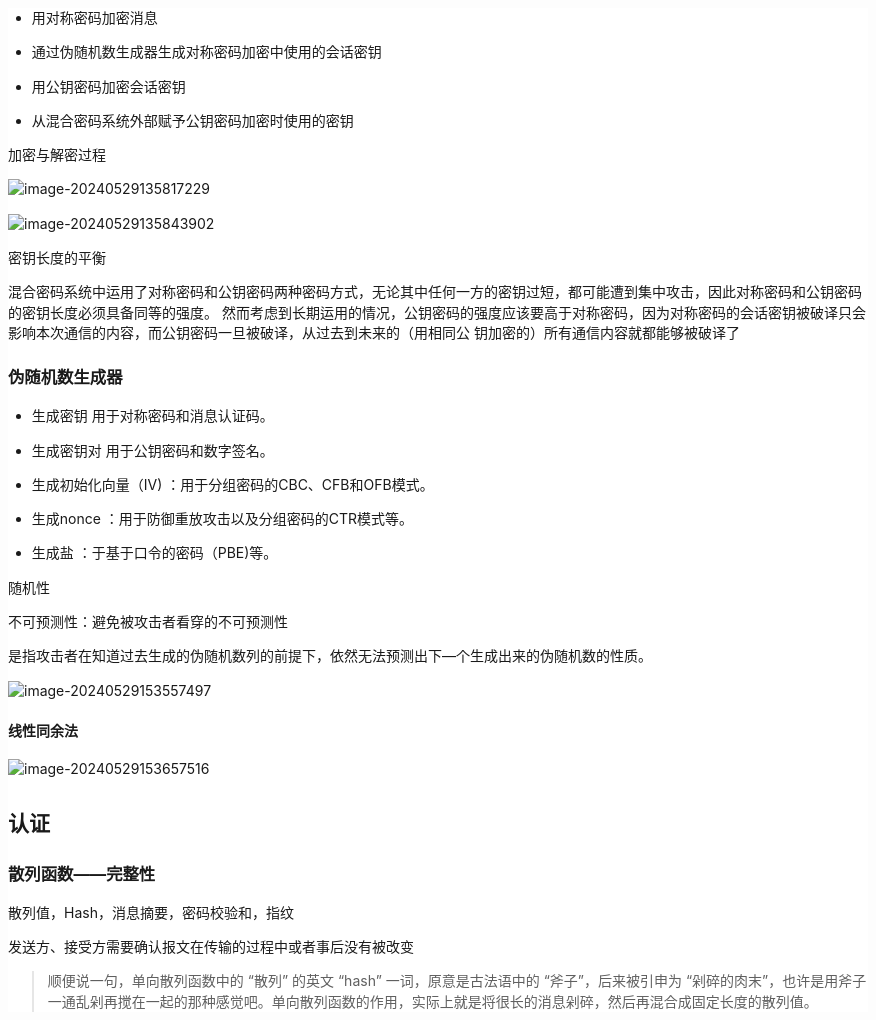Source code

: - 用对称密码加密消息 

- 通过伪随机数生成器生成对称密码加密中使用的会话密钥 

- 用公钥密码加密会话密钥 

- 从混合密码系统外部赋予公钥密码加密时使用的密钥





加密与解密过程

![image-20240529135817229](https://philfan-pic.oss-cn-beijing.aliyuncs.com/img/image-20240529135817229.png)

![image-20240529135843902](https://philfan-pic.oss-cn-beijing.aliyuncs.com/img/image-20240529135843902.png)

密钥长度的平衡 

混合密码系统中运用了对称密码和公钥密码两种密码方式，无论其中任何一方的密钥过短，都可能遭到集中攻击，因此对称密码和公钥密码的密钥长度必须具备同等的强度。 然而考虑到长期运用的情况，公钥密码的强度应该要高于对称密码，因为对称密码的会话密钥被破译只会影响本次通信的内容，而公钥密码一旦被破译，从过去到未来的（用相同公 钥加密的）所有通信内容就都能够被破译了



### 伪随机数生成器

- 生成密钥 用于对称密码和消息认证码。

- 生成密钥对 用于公钥密码和数字签名。

- 生成初始化向量（IV) ：用于分组密码的CBC、CFB和OFB模式。 
- 生成nonce ：用于防御重放攻击以及分组密码的CTR模式等。 
- 生成盐 ：于基于口令的密码（PBE)等。

随机性

不可预测性：避免被攻击者看穿的不可预测性

是指攻击者在知道过去生成的伪随机数列的前提下，依然无法预测出下—个生成出来的伪随机数的性质。

![image-20240529153557497](https://philfan-pic.oss-cn-beijing.aliyuncs.com/img/image-20240529153557497.png)

#### 线性同余法

![image-20240529153657516](C:/Users/Philfan/AppData/Roaming/Typora/typora-user-images/image-20240529153657516.png)



## 认证

### 散列函数——完整性

散列值，Hash，消息摘要，密码校验和，指纹

发送方、接受方需要确认报文在传输的过程中或者事后没有被改变

> 顺便说一句，单向散列函数中的 “散列” 的英文 “hash” 一词，原意是古法语中的 “斧子”，后来被引申为 “剁碎的肉末”，也许是用斧子一通乱剁再搅在一起的那种感觉吧。单向散列函数的作用，实际上就是将很长的消息剁碎，然后再混合成固定长度的散列值。
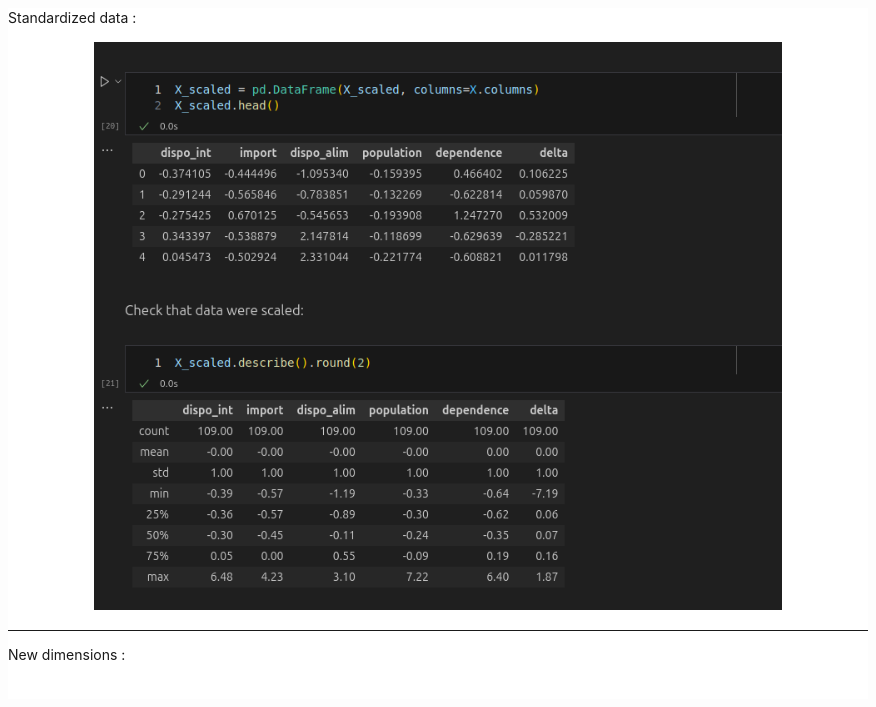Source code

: 
Standardized data :

<div style="text-align: center;">
  <img src="image-20.png" alt="ACP" style="max-width: 80%;">
</div>

---

New dimensions : 

<br>

<div style="text-align: center;">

__PROBLEM REQUIREMENTS__
Output, exactly, all the records above; include no pictures.

__ANSWER TO THIS PROBLEM__
Source code

: - 用对称密码加密消息 

- 通过伪随机数生成器生成对称密码加密中使用的会话密钥 

- 用公钥密码加密会话密钥 

- 从混合密码系统外部赋予公钥密码加密时使用的密钥





加密与解密过程

![image-20240529135817229](https://philfan-pic.oss-cn-beijing.aliyuncs.com/img/image-20240529135817229.png)

![image-20240529135843902](https://philfan-pic.oss-cn-beijing.aliyuncs.com/img/image-20240529135843902.png)

密钥长度的平衡 

混合密码系统中运用了对称密码和公钥密码两种密码方式，无论其中任何一方的密钥过短，都可能遭到集中攻击，因此对称密码和公钥密码的密钥长度必须具备同等的强度。 然而考虑到长期运用的情况，公钥密码的强度应该要高于对称密码，因为对称密码的会话密钥被破译只会影响本次通信的内容，而公钥密码一旦被破译，从过去到未来的（用相同公 钥加密的）所有通信内容就都能够被破译了



### 伪随机数生成器

- 生成密钥 用于对称密码和消息认证码。

- 生成密钥对 用于公钥密码和数字签名。

- 生成初始化向量（IV) ：用于分组密码的CBC、CFB和OFB模式。 
- 生成nonce ：用于防御重放攻击以及分组密码的CTR模式等。 
- 生成盐 ：于基于口令的密码（PBE)等。

随机性

不可预测性：避免被攻击者看穿的不可预测性

是指攻击者在知道过去生成的伪随机数列的前提下，依然无法预测出下—个生成出来的伪随机数的性质。

![image-20240529153557497](https://philfan-pic.oss-cn-beijing.aliyuncs.com/img/image-20240529153557497.png)

#### 线性同余法

![image-20240529153657516](C:/Users/Philfan/AppData/Roaming/Typora/typora-user-images/image-20240529153657516.png)



## 认证

### 散列函数——完整性

散列值，Hash，消息摘要，密码校验和，指纹

发送方、接受方需要确认报文在传输的过程中或者事后没有被改变

> 顺便说一句，单向散列函数中的 “散列” 的英文 “hash” 一词，原意是古法语中的 “斧子”，后来被引申为 “剁碎的肉末”，也许是用斧子一通乱剁再搅在一起的那种感觉吧。单向散列函数的作用，实际上就是将很长的消息剁碎，然后再混合成固定长度的散列值。
Source code

: 
Standardized data :

<div style="text-align: center;">
  <img src="image-20.png" alt="ACP" style="max-width: 80%;">
</div>

---

New dimensions : 

<br>

<div style="text-align: center;">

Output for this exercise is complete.